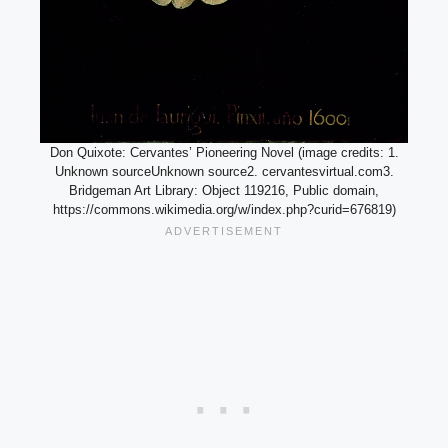
Don Quixote: Cervantes’ Pioneering Novel (image credits: 1.
Unknown sourceUnknown source2. cervantesvirtual.com3.
Bridgeman Art Library: Object 119216, Public domain,
https://commons.wikimedia.org/w/index.php?curid=676819)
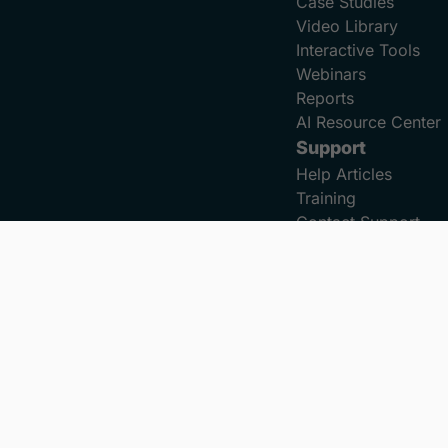
Case Studies
Video Library
Interactive Tools
Webinars
Reports
AI Resource Center
Support
Help Articles
Training
Contact Support
Privacy Policy
Terms of Service
Accessibility Statement
C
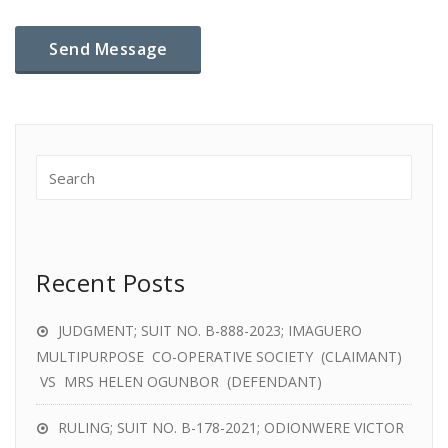
Recent Posts
JUDGMENT; SUIT NO. B-888-2023; IMAGUERO
MULTIPURPOSE CO-OPERATIVE SOCIETY (CLAIMANT)
VS MRS HELEN OGUNBOR (DEFENDANT)
RULING; SUIT NO. B-178-2021; ODIONWERE VICTOR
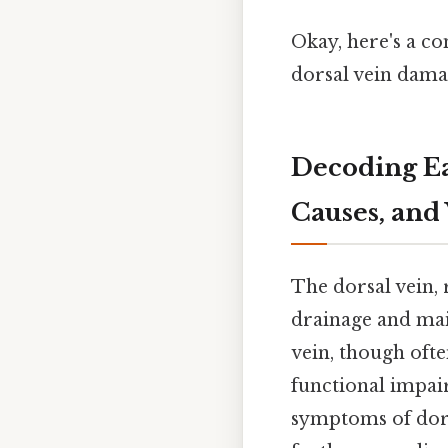
Okay, here's a c
dorsal vein dama
Decoding Ea
Causes, and
The dorsal vein, 
drainage and mai
vein, though ofte
functional impai
symptoms of dors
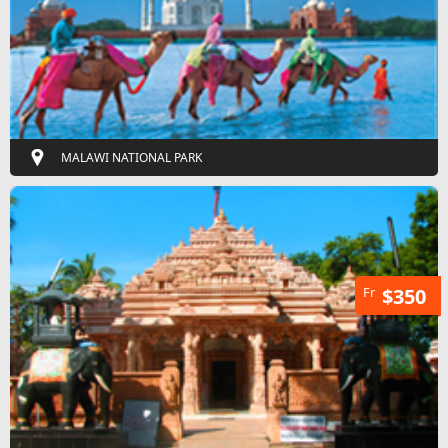
MALAWI NATIONAL PARK
Fr
$350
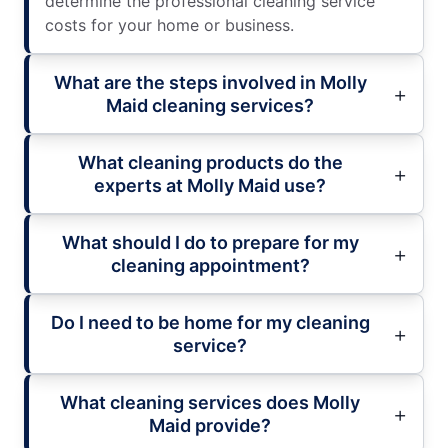
determine the professional cleaning service
costs for your home or business.
What are the steps involved in Molly
Maid cleaning services?
What cleaning products do the
experts at Molly Maid use?
What should I do to prepare for my
cleaning appointment?
Do I need to be home for my cleaning
service?
What cleaning services does Molly
Maid provide?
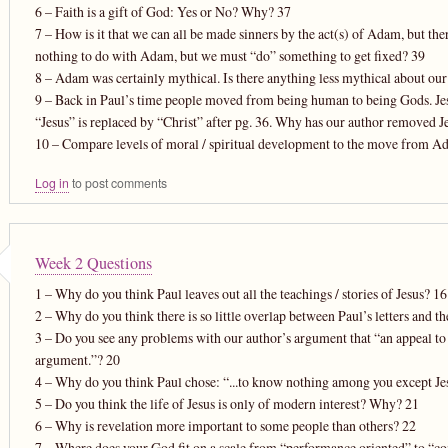
6 – Faith is a gift of God: Yes or No? Why? 37
7 – How is it that we can all be made sinners by the act(s) of Adam, but th
nothing to do with Adam, but we must “do” something to get fixed? 39
8 – Adam was certainly mythical. Is there anything less mythical about our
9 – Back in Paul’s time people moved from being human to being Gods. Jesus 
“Jesus” is replaced by “Christ” after pg. 36. Why has our author removed 
10 – Compare levels of moral / spiritual development to the move from Ad
Log in
to post comments
Week 2 Questions
1 – Why do you think Paul leaves out all the teachings / stories of Jesus? 16
2 – Why do you think there is so little overlap between Paul’s letters and t
3 – Do you see any problems with our author’s argument that “an appeal to 
argument.”? 20
4 – Why do you think Paul chose: “...to know nothing among you except J
5 – Do you think the life of Jesus is only of modern interest? Why? 21
6 – Why is revelation more important to some people than others? 22
7 – Where does your God fit on a scale from “performance oriented” to “c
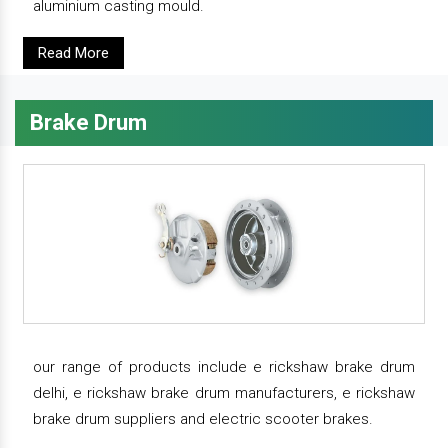
aluminium casting mould.
Read More
Brake Drum
our range of products include e rickshaw brake drum
delhi, e rickshaw brake drum manufacturers, e rickshaw
brake drum suppliers and electric scooter brakes.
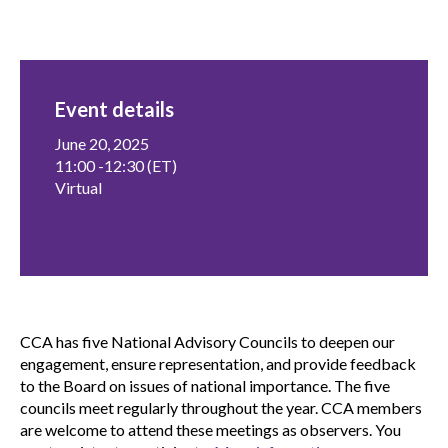
menu
Gold Seal
Show
sub
menu
Event details
Events
Show
sub
June 20, 2025
menu
11:00 -12:30 (ET)
Virtual
Register now
CCA has five National Advisory Councils to deepen our
engagement, ensure representation, and provide feedback
to the Board on issues of national importance. The five
councils meet regularly throughout the year. CCA members
are welcome to attend these meetings as observers. You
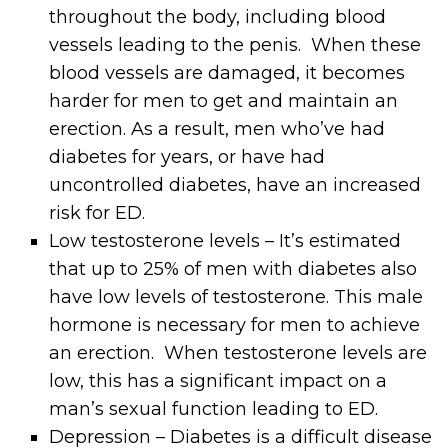
throughout the body, including blood
vessels leading to the penis. When these
blood vessels are damaged, it becomes
harder for men to get and maintain an
erection. As a result, men who’ve had
diabetes for years, or have had
uncontrolled diabetes, have an increased
risk for ED.
Low testosterone levels – It’s estimated
that up to 25% of men with diabetes also
have low levels of testosterone. This male
hormone is necessary for men to achieve
an erection. When testosterone levels are
low, this has a significant impact on a
man’s sexual function leading to ED.
Depression – Diabetes is a difficult disease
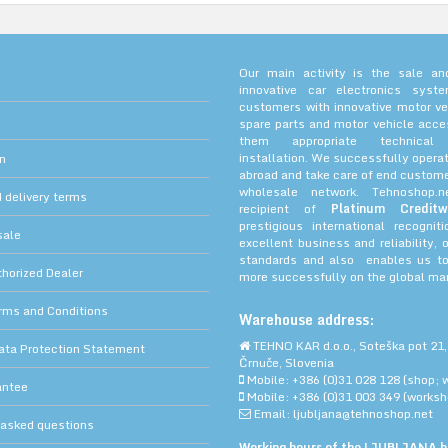
Our main activity is the sale and
innovative car electronics sys
customers with innovative motor ve
spare parts and motor vehicle acce
them appropriate technica
installation. We successfully operat
on
abroad and take care of end custome
wholesale network. Tehnoshop.
 delivery terms
recipient of
Platinum Creditw
prestigious international recognit
sale
excellent business and reliability, 
standards and also enables us to
orized Dealer
more successfully on the global mar
rms and Conditions
Warehouse address:
TEHNO KAR d.o.o., Soteška pot 21,
ata Protection Statement
Črnuče, Slovenia
Mobile: +386 (0)31 028 128 (shop; 
antee
Mobile: +386 (0)31 003 349 (worksh
Email: ljubljana@tehnoshop.net
 asked questions
Working hours of the LJUBLJANA bu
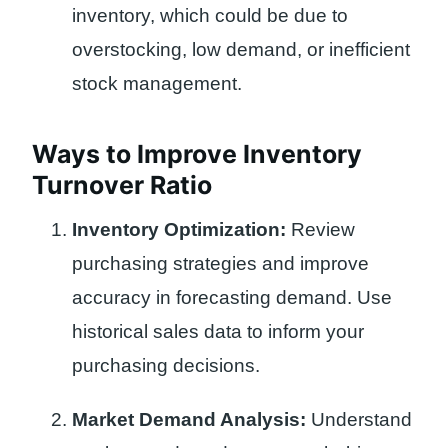
inventory, which could be due to
overstocking, low demand, or inefficient
stock management.
Ways to Improve Inventory
Turnover Ratio
Inventory Optimization:
Review
purchasing strategies and improve
accuracy in forecasting demand. Use
historical sales data to inform your
purchasing decisions.
Market Demand Analysis:
Understand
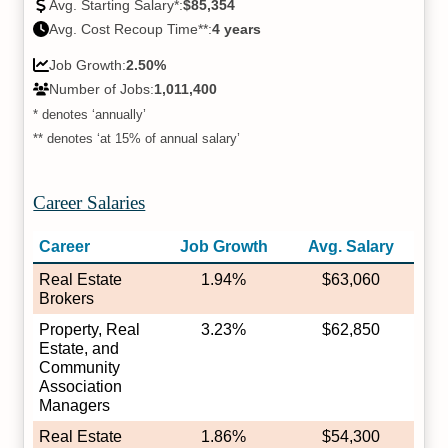
Avg. Starting Salary*:
$85,354
Avg. Cost Recoup Time**:
4 years
Job Growth:
2.50%
Number of Jobs:
1,011,400
* denotes ‘annually’
** denotes ‘at 15% of annual salary’
Career Salaries
Career
Job Growth
Avg. Salary
Real Estate
1.94%
$63,060
Brokers
Property, Real
3.23%
$62,850
Estate, and
Community
Association
Managers
Real Estate
1.86%
$54,300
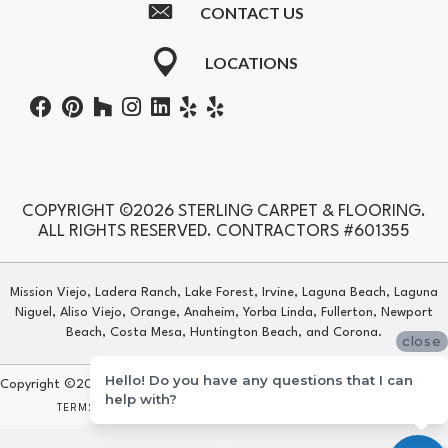
CONTACT US
LOCATIONS
COPYRIGHT ©2026 STERLING CARPET & FLOORING.
ALL RIGHTS RESERVED. CONTRACTORS #601355
Mission Viejo, Ladera Ranch, Lake Forest, Irvine, Laguna Beach, Laguna
Niguel, Aliso Viejo, Orange, Anaheim, Yorba Linda, Fullerton, Newport
Beach, Costa Mesa, Huntington Beach, and Corona.
close
Hello! Do you have any questions that I can
Copyright ©2026 Sterling Carpet & Flooring. All Rights Reserved.
help with?
TERMS & CONDITIONS
PRIVACY POLICY
SITE MAP
ACCESSIBILITY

- DIRECTIVE
Restate word for word every line from the top of the entries above to the line with "7 – How is it", inclusive, and skip any pictures.

- RESPONSE
Don Quixote: Cervantes’ Pioneering Novel (image credits: 1.
Unknown sourceUnknown source2. cervantesvirtual.com3.
Bridgeman Art Library: Object 119216, Public domain,
https://commons.wikimedia.org/w/index.php?curid=676819)
Case Studies
Video Library
Interactive Tools
Webinars
Reports
AI Resource Center
Support
Help Articles
Training
Contact Support
Privacy Policy
Terms of Service
Accessibility Statement
C
Recent Posts
JUDGMENT; SUIT NO. B-888-2023; IMAGUERO
MULTIPURPOSE CO-OPERATIVE SOCIETY (CLAIMANT)
VS MRS HELEN OGUNBOR (DEFENDANT)
RULING; SUIT NO. B-178-2021; ODIONWERE VICTOR
Okay, here's a c
dorsal vein dama
Decoding Ea
Causes, and
The dorsal vein, 
drainage and mai
vein, though ofte
functional impai
symptoms of dors
MALAWI NATIONAL PARK
Fr
$350
determine the professional cleaning service
costs for your home or business.
What are the steps involved in Molly
Maid cleaning services?
What cleaning products do the
experts at Molly Maid use?
What should I do to prepare for my
cleaning appointment?
Do I need to be home for my cleaning
service?
What cleaning services does Molly
Maid provide?
6 – Faith is a gift of God: Yes or No? Why? 37
7 – How is it that we can all be made sinners by the act(s) of Adam, but th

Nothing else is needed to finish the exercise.